Gone are the days of “Must-see TV” where viewers watched network programming for several hours straight on one TV network on one particular day of the week. The audience for this form of TV viewing (linear TV) has decreased steadily over recent years with the advent and expansion of digital viewing options.
While the COVID-19 pandemic increased the amount of time people spent viewing video content, linear TV was the loser as viewers turned more and more to digital content. Even big TV events like live events, awards shows and sports have lost live viewership in the tens of millions since 2014. But it’s not so much because people are no longer interested in these programs – it’s because they want to watch when they want to watch, not when some random network programming executives say to watch.
Most marketers understand they should have a digital-first approach when it comes to TV/video ads, but they often still cling to certain myths regarding linear TV, such as:
- Marketing modeling gives linear TV a thumbs-up. Marketing mix modeling (MMM) may still indicate that linear TV advertising is more effective than digital alternatives. However, because of the way these models work (backward-looking), they’re not accurate indicators for real-time factors such as changes in consumer behaviors related to format, pricing or even changes to the media itself.
- Mass reach requires linear TV. This myth persists even though data proves it wrong. Considering that 213 million people in the US watch streaming programming via connected TV apps, TV advertising is crucial in the digital space.
- Only “premium” content counts. The growth of digital has blurred the lines of what constitutes “good content.” Today, consumers want video content that relates to their passions. Only 15% of consumers say that TV content should be produced professionally.
- Only linear TV provides a big-screen experience. Connected devices mean that digital content can be watched anywhere, even on actual TV screens. During the year between 2019 and 2020, the amount of YouTube watch time on TV screens doubled. Thus, linear TV is not required for the big-screen viewing experience.
- Low cost per impression (CPM) isn’t necessarily a good metric. TV ads traditionally have had a low CPM and when considered against connected and streaming inventory that’s more costly, they may seem to be a better deal. However, digital ads provide more bang for the buck.

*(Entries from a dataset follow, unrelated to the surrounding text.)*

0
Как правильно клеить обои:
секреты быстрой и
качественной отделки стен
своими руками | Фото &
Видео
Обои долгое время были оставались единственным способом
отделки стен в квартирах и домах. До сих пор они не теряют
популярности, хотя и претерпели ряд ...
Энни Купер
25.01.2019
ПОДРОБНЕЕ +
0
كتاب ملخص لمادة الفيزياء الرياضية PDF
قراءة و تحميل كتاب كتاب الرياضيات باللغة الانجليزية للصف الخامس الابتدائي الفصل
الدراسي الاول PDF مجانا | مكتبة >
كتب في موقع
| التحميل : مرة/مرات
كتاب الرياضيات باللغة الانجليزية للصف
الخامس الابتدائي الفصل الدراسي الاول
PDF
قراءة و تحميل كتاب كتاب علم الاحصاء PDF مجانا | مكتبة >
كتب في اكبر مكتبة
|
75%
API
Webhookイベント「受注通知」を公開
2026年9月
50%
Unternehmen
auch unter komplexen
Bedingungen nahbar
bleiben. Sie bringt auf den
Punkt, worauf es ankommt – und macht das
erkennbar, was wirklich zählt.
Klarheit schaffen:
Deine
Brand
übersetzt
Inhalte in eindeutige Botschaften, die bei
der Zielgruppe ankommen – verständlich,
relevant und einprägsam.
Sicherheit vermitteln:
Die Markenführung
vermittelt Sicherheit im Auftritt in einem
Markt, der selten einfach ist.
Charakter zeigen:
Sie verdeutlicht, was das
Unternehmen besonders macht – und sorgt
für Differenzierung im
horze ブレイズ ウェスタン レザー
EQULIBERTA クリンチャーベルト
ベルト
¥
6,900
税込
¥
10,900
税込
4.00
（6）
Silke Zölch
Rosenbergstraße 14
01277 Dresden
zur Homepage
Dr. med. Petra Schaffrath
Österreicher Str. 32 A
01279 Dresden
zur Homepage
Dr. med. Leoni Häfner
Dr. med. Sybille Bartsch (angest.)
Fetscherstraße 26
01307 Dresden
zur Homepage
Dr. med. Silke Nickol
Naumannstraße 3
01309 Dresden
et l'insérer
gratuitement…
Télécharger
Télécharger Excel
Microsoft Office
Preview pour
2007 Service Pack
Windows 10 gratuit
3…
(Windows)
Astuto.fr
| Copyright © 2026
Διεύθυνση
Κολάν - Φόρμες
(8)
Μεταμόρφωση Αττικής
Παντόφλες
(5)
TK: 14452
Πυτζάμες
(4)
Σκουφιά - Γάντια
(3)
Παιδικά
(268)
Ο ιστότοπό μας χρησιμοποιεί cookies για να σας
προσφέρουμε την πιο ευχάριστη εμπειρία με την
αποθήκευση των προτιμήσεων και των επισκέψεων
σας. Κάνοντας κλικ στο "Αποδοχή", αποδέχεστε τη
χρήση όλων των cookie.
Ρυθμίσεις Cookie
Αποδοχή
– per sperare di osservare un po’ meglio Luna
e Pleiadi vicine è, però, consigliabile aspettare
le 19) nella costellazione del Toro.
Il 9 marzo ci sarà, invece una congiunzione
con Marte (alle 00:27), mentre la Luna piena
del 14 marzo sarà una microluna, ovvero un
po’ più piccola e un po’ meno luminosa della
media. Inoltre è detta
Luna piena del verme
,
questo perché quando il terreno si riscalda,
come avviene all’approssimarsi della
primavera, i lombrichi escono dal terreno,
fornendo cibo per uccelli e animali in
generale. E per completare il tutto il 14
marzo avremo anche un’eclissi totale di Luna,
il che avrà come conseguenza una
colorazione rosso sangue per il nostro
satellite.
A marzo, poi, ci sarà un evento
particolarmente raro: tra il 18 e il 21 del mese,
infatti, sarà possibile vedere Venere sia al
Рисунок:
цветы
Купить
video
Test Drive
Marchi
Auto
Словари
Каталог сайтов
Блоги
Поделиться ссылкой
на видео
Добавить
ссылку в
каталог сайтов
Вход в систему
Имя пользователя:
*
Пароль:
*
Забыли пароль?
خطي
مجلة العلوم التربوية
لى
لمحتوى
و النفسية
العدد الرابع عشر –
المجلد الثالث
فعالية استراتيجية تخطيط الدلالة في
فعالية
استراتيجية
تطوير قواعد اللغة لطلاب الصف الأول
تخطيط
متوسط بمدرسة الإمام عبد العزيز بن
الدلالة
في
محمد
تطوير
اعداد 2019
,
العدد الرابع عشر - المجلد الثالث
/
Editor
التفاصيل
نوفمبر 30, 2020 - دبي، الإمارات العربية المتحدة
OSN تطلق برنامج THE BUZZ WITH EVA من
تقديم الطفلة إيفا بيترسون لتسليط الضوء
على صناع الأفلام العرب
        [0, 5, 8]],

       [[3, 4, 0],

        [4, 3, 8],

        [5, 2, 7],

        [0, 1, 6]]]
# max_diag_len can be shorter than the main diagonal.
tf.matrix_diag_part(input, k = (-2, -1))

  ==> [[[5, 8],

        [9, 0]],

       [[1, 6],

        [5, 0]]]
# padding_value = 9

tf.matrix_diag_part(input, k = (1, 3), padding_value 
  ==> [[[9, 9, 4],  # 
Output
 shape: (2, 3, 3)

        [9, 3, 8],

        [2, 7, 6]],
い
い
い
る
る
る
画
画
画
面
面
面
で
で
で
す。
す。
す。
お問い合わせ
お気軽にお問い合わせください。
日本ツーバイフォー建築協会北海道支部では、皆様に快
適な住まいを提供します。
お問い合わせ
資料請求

If your organization is thinking of upping its digital video advertising game to get to a digital-first mentality, here are some steps to take to get started:
- Try creative freedom for a campaign. While you want to be consistent with messaging, etc., try doing something a little different for a campaign and monitor the results. Example: when launching a new product, one brand targeted seven different audiences with 30 varying creative cuts and achieved a 12% increase in sales over previous campaigns based on linear TV.
- Coordinate digital and TV for maximum reach. For example, to coordinate a campaign across linear TV and YouTube, consider Nielsen’s Total Ads Rating (TAR) data, which measures results across multiple platforms, to determine the appropriate mix.
- Be the big fish in a small pond. Try a campaign on a small scale or in a smaller geographic region.